Monica shook her head. “That’s the thing. It’s anonymous. It must’ve been someone with a burner card or something.”
“Burner card?”
“Yeah, you know, tracker cards you get at 7-Eleven or CVS. Pay-per-gigabit rather than a monthly plan. You can just pick them up, it tracks your data, all that.”
“Ah, I see.”
“Drug dealers like ’em.”
“I’m sure,” Audrey said. “Tell me: you have no idea who use
d this card to access Warren’s comm card? And no one else knows about this?”
“Not yet, they don’t. If I had to guess, I’d say it comes back to Whitney. I found traces of programming activity on Whitney’s computer, too. She’d deleted the files, but I recovered enough to suspect her of having some old-fashioned hacking hobbies of her own.”
Audrey thought over everything for a moment. Pieces of Monica’s story came together. Then again, it could be the painkillers clouding her judgment and encouraging her to agree with the story.

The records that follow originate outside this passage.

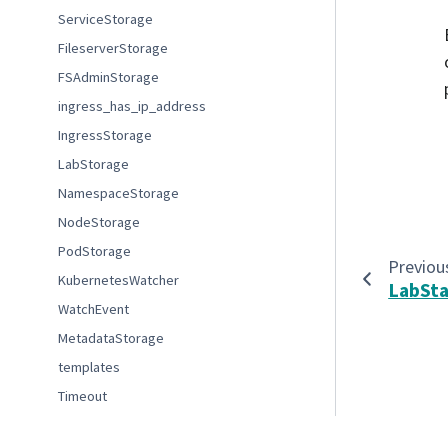
ServiceStorage
FileserverStorage
FSAdminStorage
ingress_has_ip_address
IngressStorage
LabStorage
NamespaceStorage
NodeStorage
PodStorage
Previou
KubernetesWatcher
LabSt
WatchEvent
MetadataStorage
templates
Timeout
bytes_to_si
© Copyright 2022-2023 Association of Universities for Re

She wanted to believe that the solution had come to her, that her scoop had walked right into the room, plopped down, and given her everything she needed to ensure a prosperous and fruitful career as an investigative journalist.
“Okay,” she finally said. “I’m ready to begin writing a draft of all this.”
Monica’s face lit up. “Great!”
“But I need to check in with another source to see if I can verify any of this before I put it on the news stream.” Audrey instinctively reached toward her pocket for her comm card, but recoiled from the pain of stretching so quickly. In the intense heat that shot up toward her shoulder, she reminded herself she was wearing a hospital gown. “First things first. Could you help me find my comm card?”
Chapter 42
Preston Carter
December 4, 2063
On the way out of Chicago, Preston drove while Matthew sat in the passenger seat. He didn’t wind between other cars and trucks with the same fury that had possessed the younger engineer, though he did push himself slightly beyond the speed limit and through yellow lights.
While Preston leaned into the steering wheel, Matthew slumped in his seat. His gaze rested somewhere between the car’s dashboard and his feet. Preston didn’t take the time to study the man or question him regarding his abrupt mood change. His focus rested on the task at hand, which meant driving ferociously to an office in the Chicago suburb of Foxwood.